Marginal revenue product is an essential component of factor market analysis and marginal productivity theory. The extra revenue generated by an input is THE key influence on the price an employer is willing and able to pay to hire the input. An input with a greater marginal revenue product is bound to receive a higher price, payment, or income than one with a lower marginal revenue product.

Key to the analysis of factor demand, marginal revenue product is guided by the law of diminishing marginal returns. As marginal product decreases so too does marginal revenue product. But as marginal revenue product declines, employers are willing to pay less. This gives rise to the primary implication of marginal revenue product--the factor demand curve is negatively sloped.

Marginal revenue product can be derived as the change in total revenue due to a change in the variable input, as specified by this equation:
change in total revenue
marginal revenue product = ------------------------------...
change in variable input

Three (or Four) Marginals
Marginal revenue product is one of three (or four) related marginal concepts.
Marginal Product: This is the change in total product resulting from an incremental change in the quantity of the variable factor input used.

Marginal Physical Product: This is another term for marginal product which serves to emphasize that production is measured in physical units rather than monetary units.

Marginal Revenue: This is the change in total revenue resulting from an incremental change in the quantity of the output produced.

Marginal Revenue Product: This is the change in total revenue resulting from an incremental change in the quantity of the variable factor input used.
Marginal revenue product is marginal product stated in monetary units rather than physical units. Rather than stating productivity of an input in terms of the physical quantity of production, marginal revenue product states productivity in terms of the revenue generated.
Suppose, for example, that Edgar Millbottom contributes 5 tacos per hour of production when hired by Waldo's TexMex Taco World. Edgar's marginal (physical) product is thus 5 tacos per hour. However, because each taco sells for $2 each (marginal revenue), Edgar contributes $10 per hour of revenue to Waldo's TexMex Taco World.

Waldo, the owner of Taco World, is more interested in the amount of revenue Edgar generates when it comes to making out a paycheck, than just the number of tacos produced.

This connection between marginal product, marginal revenue, and marginal revenue product is summarized in by the following equation:

marginal
revenue product = marginal product x marginal revenue

Marginal physical product, marginal revenue, and marginal revenue product are related beyond this equation. This relation reflects the basic production process of a profit-maximizing firm. A firm uses an input to produce output and the output is then sold. The firm transforms inputs into outputs according to constraints imposed by a production function. The firm then generates revenue by selling this output to wants-and-needs-satisfying buyers.

This process can be separated into two different links.

Marginal (physical) product focuses on the first link, the physical input-output production relationship--the change in output resulting from a change in the input.
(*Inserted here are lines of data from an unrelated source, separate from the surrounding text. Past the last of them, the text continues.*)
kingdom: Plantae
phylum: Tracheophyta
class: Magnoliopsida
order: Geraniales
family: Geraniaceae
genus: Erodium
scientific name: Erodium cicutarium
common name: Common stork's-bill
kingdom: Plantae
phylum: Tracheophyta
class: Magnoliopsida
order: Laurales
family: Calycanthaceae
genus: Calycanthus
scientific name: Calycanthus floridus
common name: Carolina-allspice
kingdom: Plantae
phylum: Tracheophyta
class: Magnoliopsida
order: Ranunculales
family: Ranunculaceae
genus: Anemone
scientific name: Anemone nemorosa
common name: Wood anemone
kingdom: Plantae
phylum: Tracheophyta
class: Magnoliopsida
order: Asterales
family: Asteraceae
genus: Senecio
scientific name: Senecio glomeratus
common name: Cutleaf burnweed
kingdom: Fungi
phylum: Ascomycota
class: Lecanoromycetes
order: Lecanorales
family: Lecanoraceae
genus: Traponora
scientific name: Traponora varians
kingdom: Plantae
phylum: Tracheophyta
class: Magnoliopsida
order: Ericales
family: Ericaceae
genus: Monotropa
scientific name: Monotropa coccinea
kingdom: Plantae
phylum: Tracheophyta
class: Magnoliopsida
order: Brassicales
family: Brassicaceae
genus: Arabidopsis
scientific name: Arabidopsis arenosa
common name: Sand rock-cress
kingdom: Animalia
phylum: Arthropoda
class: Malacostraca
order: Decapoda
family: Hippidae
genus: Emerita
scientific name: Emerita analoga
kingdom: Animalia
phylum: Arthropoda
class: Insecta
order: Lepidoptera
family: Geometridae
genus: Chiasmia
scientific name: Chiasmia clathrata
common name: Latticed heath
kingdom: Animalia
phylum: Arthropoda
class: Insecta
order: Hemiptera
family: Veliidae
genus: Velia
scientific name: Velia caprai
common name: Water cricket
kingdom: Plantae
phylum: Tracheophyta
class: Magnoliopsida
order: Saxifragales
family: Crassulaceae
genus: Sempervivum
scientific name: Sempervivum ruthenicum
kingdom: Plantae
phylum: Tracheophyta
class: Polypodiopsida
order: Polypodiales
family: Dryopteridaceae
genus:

Marginal revenue focuses on the second link, the revenue generated from selling the output.
Marginal revenue product combines both links, showing the relationship between the input and the revenue generated from selling the output, output produced by the input.

The proper economic interpretation of marginal revenue product is the contribution of the last unit of variable input to total revenue. It answers the question: How much does total revenue change by adding the last unit of input? If, for example, total daily revenue received from selling tacos increases from $100 to $150 when an employee such as Edgar begins working at Taco World, then the conclusion is that Edgar's marginal revenue product is $50. Does this mean that Edgar personally produces the tacos that generate this extra $50? No, not at all. Or at least, not necessarily. It only means that having Edgar working causes total revenue to increase by $50. It could be that Edgar just makes other workers more productive.

Perhaps the most important observation is that marginal revenue product declines after reaching a peak of $60 for the second worker. This declining marginal revenue product corresponds with declining marginal physical product. And marginal physical product declines due to the law of diminishing marginal returns.
it's quite distinct that the other one has no product in it, but i can't illustrate the distinction sorry.